My thoughts and comments are in between the points, labeled A-D, that Szallasi discusses in chapter 10 of "System Modeling in Cellular Biology":
A) "The overall size and complexity of intracellular networks"
From my experience working with social networks, I easily accept this to be a challenge. The complexity of a network grows quickly as the number of possible interactions grows
quadratically as each node is added.
In biological systems the complexity abounds as scientists have created models for everything form human social behavior on down to the an atom's behavior. Szallasi discusses the modular approach to Systems Biology and that can alleviate some of this complexity. He mentions that estimating the size of intracellular networks is the number of active genes in a given cell. (Of course, the number of genes is slightly in flux as new research continues to be done.)
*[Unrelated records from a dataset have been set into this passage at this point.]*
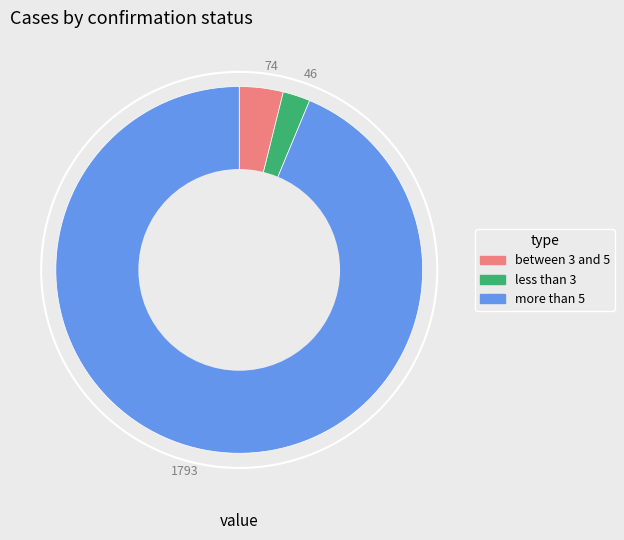

Is there any slice that represents more than half of the pie?

Yes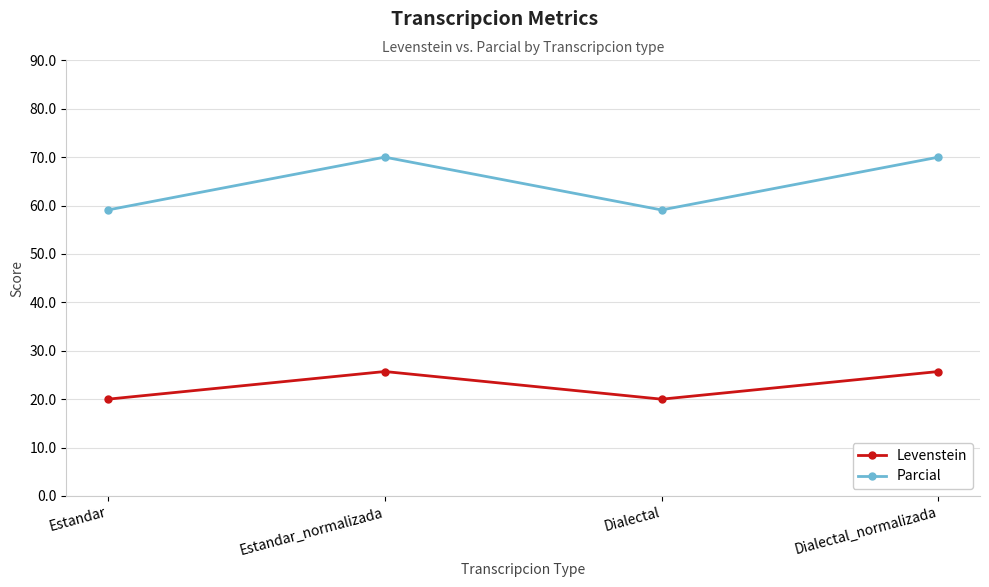

What is the greatest value displayed?

70.0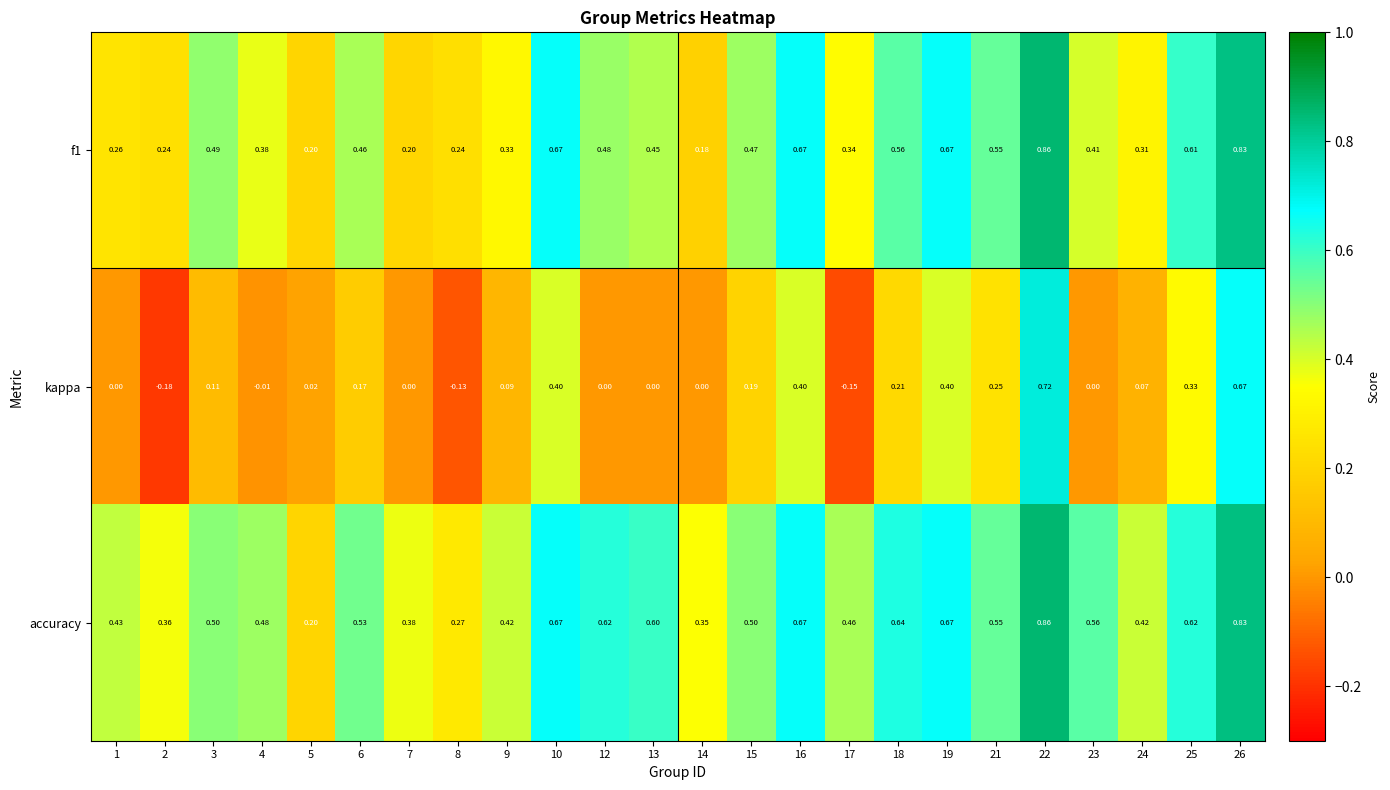

At which category does the chart reach its peak across all series?

22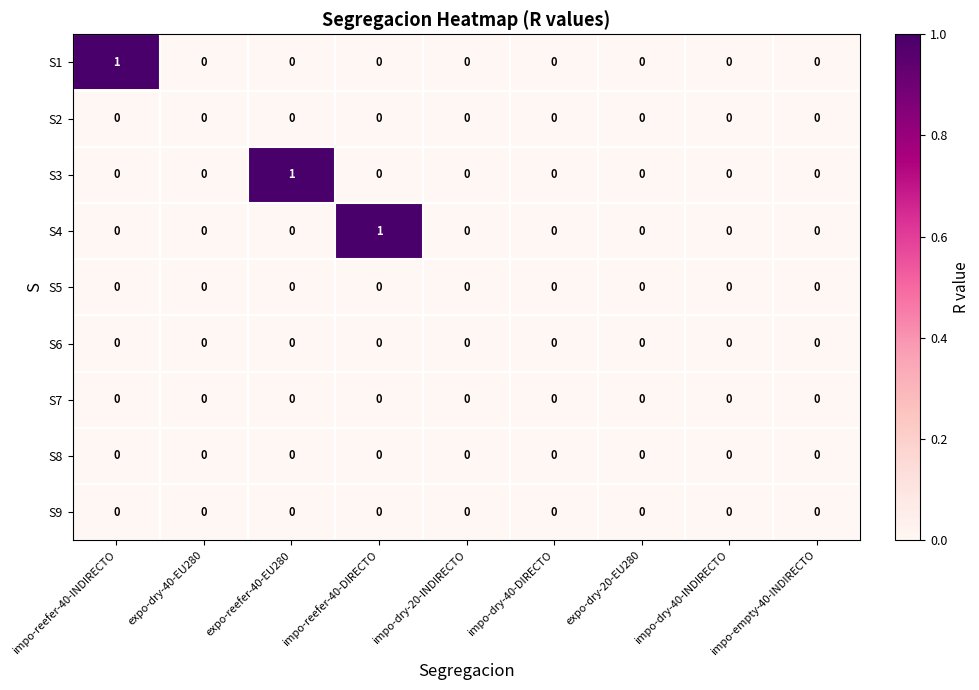

Is it true that S9 equals 0 at impo-dry-40-DIRECTO?

True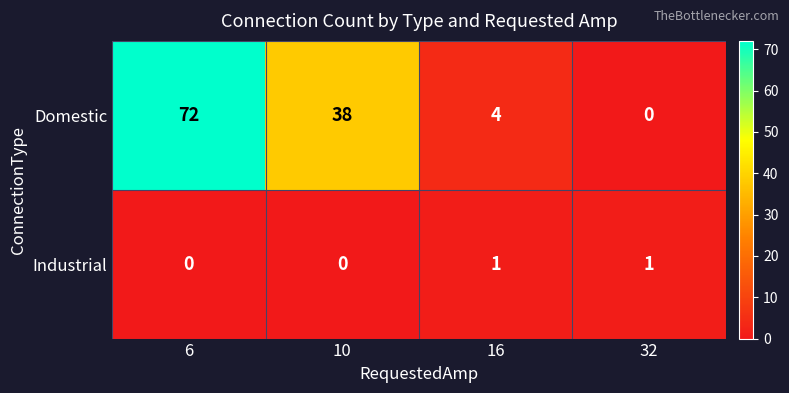

Rank the series by their maximum value, from highest to lowest.

Domestic, Industrial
B) "The general principles of biological measurements --- their technical and conceptual limitations."
When working with data there are always limitations based on your measurements. In some cases we often are not even measuring the right thing. Other times we are limited by the precision of our measurement devices.
I find it quite interesting that measurement devices often do not (and sometimes cannot) account for various environmental changes, which cause irregularities in the collected data.
C) "Concentration measurement versus kinetic parameter measurements"
Parameter estimation is important to get right, yet it is extremely challenging. In fact, both measurement techniques build upon the uncertainty acquired through data measurement.
D) "The actual target of the measurements"
Biological data can analyzed and measured using individual-centric or community-centric approaches, each of which are useful for in their own right. In each view, different problems exist and different interactions occur. Researchers should take great care to justify which measurements is being used to be how they are being viewed.
In conclusion, researchers must understand and accept the many limitations of biological data. As with any research, assumptions must be made and justified.